TASK INSTRUCTIONS
1: In the article about XRP and Ripple below, what was the vote by which the CLARITY Act cleared the Senate Banking Committee?
2: Using the article about XRP and Ripple below, decide whether each statement agrees with it: (a) Seven spot XRP ETFs are live. (b) XRP is up for the year as of mid-May 2026. (c) Ripple is a publicly traded company.
3: Extend the article about XRP and Ripple below, picking up after its final sentence.

DOCUMENT EXCERPT
★ ★ ★ ★ ★ ★ ★
XRP trades near $1.42 in May 2026 despite Ripple closing roughly 10 institutional deals and 7 spot ETFs going live. Here's why the wins are not reaching the token.

XRP trades near $1.42 in mid-May 2026, down roughly 26% year to date, and the gap between the token and the company behind it has rarely looked wider. Ripple has closed something like 10 major institutional deals in 2026, with Deutsche Bank and JPMorgan among the names. Seven spot XRP ETFs are now live, holding more than $1.2 billion in combined assets after roughly $1.44 billion in cumulative inflows. The CLARITY Act cleared the Senate Banking Committee 15-9 on May 14, a vote that would lock XRP's status as a digital commodity into federal law if the bill becomes law. Every one of those is a headline a bull would have killed for a year ago, and the token has gone nowhere.

That disconnect is the whole story. Here is why Ripple winning does not automatically mean XRP rising, what actually drives demand for the token, and the specific catalysts that would close the gap.

 
 

Ripple the Company and XRP the Token Are Not the Same Trade

The single most useful thing a trader can do with XRP is separate the company from the asset. Ripple is a private payments software firm. It sells cross-border settlement infrastructure, custody, and stablecoin rails to banks and payment providers. When Deutsche Bank integrates Ripple's plumbing or JPMorgan signs on, Ripple the company books revenue and strategic credibility.
★ ★ ★ ★ ★ ★ ★
STORED DATA
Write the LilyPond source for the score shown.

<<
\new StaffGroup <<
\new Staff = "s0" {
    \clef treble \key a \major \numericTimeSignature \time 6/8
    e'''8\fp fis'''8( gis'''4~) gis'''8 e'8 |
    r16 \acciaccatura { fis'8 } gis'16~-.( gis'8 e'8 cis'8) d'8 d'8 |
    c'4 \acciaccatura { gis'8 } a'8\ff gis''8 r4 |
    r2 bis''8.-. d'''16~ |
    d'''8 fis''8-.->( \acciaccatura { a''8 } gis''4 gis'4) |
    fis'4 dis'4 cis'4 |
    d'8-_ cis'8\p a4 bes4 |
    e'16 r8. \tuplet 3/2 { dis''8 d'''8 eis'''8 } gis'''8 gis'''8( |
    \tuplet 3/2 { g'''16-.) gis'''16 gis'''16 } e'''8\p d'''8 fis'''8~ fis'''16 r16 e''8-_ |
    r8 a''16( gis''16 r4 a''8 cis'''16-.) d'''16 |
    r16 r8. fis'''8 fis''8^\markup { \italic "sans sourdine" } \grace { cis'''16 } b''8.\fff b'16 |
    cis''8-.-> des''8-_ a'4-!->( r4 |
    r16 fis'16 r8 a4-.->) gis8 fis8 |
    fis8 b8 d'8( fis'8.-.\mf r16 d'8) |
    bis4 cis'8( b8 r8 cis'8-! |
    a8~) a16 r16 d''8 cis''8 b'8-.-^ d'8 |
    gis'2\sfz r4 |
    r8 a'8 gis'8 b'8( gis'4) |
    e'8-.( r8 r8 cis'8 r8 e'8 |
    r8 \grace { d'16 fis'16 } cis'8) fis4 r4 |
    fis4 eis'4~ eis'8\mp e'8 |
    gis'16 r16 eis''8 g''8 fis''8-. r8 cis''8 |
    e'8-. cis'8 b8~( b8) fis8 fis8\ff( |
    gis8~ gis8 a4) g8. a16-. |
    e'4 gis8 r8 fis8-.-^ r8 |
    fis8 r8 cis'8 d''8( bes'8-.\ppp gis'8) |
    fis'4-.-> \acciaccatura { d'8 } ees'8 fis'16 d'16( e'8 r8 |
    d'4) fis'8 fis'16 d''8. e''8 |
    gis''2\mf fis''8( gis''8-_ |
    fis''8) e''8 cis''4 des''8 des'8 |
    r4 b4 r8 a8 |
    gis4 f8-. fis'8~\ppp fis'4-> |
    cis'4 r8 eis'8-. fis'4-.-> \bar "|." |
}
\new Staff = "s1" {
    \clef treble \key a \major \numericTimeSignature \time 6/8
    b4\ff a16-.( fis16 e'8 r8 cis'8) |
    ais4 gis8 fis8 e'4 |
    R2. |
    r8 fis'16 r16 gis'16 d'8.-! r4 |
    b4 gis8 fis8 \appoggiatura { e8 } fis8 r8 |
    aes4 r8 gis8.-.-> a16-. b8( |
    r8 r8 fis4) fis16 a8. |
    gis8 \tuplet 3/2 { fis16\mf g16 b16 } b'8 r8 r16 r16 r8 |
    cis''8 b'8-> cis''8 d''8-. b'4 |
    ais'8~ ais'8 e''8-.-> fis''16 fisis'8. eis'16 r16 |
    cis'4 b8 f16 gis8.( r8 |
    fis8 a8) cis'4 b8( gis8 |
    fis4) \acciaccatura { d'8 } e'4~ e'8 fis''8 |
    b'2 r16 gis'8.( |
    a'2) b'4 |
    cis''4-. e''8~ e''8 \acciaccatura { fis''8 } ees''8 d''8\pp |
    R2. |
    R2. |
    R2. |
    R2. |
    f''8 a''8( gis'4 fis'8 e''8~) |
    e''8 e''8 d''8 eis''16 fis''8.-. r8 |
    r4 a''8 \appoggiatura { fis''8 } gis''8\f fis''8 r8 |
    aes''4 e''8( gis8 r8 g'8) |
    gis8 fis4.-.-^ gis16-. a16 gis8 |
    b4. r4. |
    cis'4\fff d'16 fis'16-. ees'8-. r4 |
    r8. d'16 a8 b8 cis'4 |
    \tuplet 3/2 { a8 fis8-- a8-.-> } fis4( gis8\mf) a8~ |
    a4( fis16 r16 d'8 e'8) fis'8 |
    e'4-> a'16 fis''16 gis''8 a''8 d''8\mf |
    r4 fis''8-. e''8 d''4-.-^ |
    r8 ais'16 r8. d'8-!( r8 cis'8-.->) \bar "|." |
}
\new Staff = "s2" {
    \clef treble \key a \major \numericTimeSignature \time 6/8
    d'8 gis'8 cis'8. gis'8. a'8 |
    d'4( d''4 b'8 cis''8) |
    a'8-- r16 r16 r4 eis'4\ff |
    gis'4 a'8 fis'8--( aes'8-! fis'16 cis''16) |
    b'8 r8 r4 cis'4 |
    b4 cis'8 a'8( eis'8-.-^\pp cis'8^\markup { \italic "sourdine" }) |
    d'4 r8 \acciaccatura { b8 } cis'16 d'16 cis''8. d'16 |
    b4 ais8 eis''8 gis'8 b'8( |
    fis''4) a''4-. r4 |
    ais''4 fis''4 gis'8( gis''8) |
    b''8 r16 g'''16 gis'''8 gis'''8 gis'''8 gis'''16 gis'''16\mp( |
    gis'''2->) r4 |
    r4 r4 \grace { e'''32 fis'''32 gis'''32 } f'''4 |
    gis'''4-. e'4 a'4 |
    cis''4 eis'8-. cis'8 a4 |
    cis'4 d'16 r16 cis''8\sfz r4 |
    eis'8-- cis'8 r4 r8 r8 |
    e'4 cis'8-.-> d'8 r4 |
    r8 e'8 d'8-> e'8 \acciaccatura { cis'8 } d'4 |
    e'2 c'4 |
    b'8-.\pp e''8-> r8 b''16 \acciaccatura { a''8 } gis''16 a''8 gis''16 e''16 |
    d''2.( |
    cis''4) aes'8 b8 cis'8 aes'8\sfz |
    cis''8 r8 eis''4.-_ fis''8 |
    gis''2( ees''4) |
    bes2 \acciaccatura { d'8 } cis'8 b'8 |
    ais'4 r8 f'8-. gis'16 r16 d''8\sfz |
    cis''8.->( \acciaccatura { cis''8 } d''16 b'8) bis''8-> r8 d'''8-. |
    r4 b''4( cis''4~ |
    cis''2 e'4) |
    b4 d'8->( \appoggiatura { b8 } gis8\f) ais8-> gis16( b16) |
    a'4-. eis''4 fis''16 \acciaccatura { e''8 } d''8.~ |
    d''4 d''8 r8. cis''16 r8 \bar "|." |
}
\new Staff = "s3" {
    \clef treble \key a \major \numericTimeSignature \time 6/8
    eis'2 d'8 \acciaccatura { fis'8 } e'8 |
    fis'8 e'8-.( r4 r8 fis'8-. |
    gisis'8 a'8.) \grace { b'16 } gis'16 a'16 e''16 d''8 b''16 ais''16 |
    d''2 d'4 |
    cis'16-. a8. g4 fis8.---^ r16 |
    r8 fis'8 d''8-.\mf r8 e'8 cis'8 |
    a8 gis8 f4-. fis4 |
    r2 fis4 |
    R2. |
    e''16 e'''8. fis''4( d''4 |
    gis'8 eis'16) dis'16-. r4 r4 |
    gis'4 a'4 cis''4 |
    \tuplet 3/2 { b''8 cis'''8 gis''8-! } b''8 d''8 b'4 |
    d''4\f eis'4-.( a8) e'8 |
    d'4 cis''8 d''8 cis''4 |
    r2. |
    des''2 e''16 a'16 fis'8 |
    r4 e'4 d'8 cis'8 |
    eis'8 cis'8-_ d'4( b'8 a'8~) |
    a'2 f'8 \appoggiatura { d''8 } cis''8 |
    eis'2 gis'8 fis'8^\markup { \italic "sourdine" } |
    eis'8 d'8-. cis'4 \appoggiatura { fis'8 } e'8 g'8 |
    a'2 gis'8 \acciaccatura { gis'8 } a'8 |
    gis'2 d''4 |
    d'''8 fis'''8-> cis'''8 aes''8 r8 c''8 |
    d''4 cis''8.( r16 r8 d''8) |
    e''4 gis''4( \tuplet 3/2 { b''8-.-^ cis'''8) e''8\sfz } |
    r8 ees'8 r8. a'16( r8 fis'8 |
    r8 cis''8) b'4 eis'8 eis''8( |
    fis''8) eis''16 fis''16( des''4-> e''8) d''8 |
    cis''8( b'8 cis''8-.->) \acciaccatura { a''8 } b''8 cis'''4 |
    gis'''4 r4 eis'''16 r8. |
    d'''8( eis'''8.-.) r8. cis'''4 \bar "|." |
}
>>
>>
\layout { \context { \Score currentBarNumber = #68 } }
★ ★ ★ ★ ★ ★ ★
SOLVED TASKS
1: 15-9, on May 14.

2:
(a) Yes: "Seven spot XRP ETFs are now live."
(b) No: "down roughly 26% year to date."
(c) No: "Ripple is a private payments software firm."

3:
XRP is a separate thing. It is a freely traded token on the open-source XRP Ledger, and its price is set by supply and demand in the market, not by Ripple's sales pipeline. Owning XRP does not give you equity in Ripple, a share of its deal flow, or a claim on its revenue. You own a network asset whose value depends on real usage, on the token being held at scale rather than touched and dropped.

This is where retail consistently gets the trade wrong. The instinct is simple, almost reflexive. Big bank signs Ripple, so XRP must go up. But the token only captures value from a deal if the deal routes real volume through XRP itself. Most of Ripple's 2026 partnerships do not. They run on fiat rails, on Ripple's RLUSD stablecoin, or on infrastructure where XRP appears only as a minor settlement option. The company can win every quarter and the token can still flatline, because they are answering two different questions.

Why Ten Institutional Deals Have Not Created XRP Demand

Look at what XRP actually does inside a Ripple enterprise deal and the paradox stops being a paradox.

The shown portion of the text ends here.